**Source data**
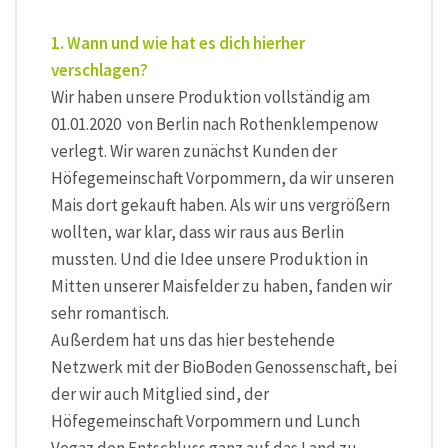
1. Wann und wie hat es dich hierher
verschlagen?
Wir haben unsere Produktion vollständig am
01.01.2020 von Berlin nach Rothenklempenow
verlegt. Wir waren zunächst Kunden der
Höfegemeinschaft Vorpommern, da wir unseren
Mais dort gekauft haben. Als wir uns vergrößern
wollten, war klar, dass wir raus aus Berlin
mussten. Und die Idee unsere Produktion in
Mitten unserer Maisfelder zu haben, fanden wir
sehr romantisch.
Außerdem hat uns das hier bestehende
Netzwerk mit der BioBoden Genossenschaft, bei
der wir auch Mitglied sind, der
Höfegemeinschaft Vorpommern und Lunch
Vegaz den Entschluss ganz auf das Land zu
...
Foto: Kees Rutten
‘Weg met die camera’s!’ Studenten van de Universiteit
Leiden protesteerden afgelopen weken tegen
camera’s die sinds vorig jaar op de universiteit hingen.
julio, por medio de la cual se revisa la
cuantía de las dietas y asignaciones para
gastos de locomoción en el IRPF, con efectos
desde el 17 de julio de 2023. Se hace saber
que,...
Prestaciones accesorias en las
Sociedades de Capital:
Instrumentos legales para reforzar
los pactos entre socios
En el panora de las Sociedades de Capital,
==
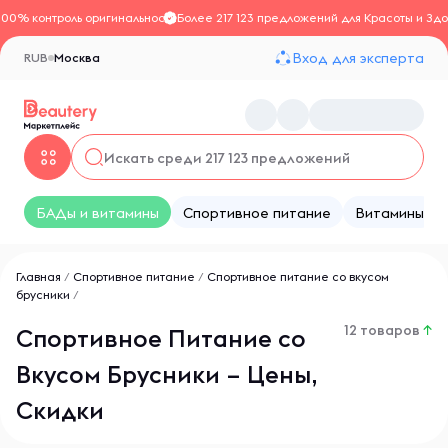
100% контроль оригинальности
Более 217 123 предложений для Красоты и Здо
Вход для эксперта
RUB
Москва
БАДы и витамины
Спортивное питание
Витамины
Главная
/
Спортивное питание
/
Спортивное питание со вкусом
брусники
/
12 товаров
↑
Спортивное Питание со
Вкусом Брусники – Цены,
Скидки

**YOUR GOAL**
Render everything from the line containing "1. Wann und wie hat es dich hierher" down to the line containing "Mais dort gekauft" as a Markdown table with the columns Row and Text line, numbering each row and omitting blank lines. Include no other lines.

**ANSWER SECTION**
| Row | Text line |
|---|---|
| 1 | 1. Wann und wie hat es dich hierher |
| 2 | verschlagen? |
| 3 | Wir haben unsere Produktion vollständig am |
| 4 | 01.01.2020 von Berlin nach Rothenklempenow |
| 5 | verlegt. Wir waren zunächst Kunden der |
| 6 | Höfegemeinschaft Vorpommern, da wir unseren |
| 7 | Mais dort gekauft haben. Als wir uns vergrößern |